> _Exercise_:
Exactly the lines from the first line of the listing through the line containing "ensure that our" should appear in the output, unchanged.

> _Source records_:

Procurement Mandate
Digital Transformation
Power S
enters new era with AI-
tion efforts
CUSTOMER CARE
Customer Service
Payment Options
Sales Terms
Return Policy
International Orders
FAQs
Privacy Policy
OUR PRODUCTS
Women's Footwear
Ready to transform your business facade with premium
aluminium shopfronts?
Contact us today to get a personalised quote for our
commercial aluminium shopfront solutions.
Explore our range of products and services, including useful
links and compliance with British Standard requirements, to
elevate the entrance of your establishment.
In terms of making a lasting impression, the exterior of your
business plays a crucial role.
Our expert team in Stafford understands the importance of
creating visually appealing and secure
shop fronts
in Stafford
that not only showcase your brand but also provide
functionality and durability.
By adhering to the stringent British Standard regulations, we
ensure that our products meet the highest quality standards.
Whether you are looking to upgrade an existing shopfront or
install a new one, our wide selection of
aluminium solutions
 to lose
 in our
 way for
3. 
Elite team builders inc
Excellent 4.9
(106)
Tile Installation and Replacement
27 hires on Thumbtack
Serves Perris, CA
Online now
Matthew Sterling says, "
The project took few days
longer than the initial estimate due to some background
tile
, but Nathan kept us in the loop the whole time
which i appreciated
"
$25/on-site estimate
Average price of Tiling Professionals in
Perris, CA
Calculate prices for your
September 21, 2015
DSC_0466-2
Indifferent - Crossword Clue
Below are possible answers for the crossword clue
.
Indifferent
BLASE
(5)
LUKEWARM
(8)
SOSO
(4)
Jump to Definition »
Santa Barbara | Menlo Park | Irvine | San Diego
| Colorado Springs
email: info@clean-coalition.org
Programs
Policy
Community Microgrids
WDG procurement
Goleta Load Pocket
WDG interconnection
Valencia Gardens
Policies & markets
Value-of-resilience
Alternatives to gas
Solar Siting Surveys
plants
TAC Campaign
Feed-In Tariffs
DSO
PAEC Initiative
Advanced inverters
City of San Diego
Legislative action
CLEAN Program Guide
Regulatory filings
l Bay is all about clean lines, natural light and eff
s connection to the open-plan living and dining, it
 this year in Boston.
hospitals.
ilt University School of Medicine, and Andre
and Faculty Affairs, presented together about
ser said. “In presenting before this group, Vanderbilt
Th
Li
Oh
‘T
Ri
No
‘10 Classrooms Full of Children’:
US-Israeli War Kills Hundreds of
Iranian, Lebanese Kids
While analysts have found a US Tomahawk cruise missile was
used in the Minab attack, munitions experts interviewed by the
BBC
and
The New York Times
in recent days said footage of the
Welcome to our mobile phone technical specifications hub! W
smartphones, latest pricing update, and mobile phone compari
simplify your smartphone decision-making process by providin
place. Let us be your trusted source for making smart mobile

> _Finished exercise_:
Procurement Mandate
Digital Transformation
Power S
enters new era with AI-
tion efforts
CUSTOMER CARE
Customer Service
Payment Options
Sales Terms
Return Policy
International Orders
FAQs
Privacy Policy
OUR PRODUCTS
Women's Footwear
Ready to transform your business facade with premium
aluminium shopfronts?
Contact us today to get a personalised quote for our
commercial aluminium shopfront solutions.
Explore our range of products and services, including useful
links and compliance with British Standard requirements, to
elevate the entrance of your establishment.
In terms of making a lasting impression, the exterior of your
business plays a crucial role.
Our expert team in Stafford understands the importance of
creating visually appealing and secure
shop fronts
in Stafford
that not only showcase your brand but also provide
functionality and durability.
By adhering to the stringent British Standard regulations, we
ensure that our products meet the highest quality standards.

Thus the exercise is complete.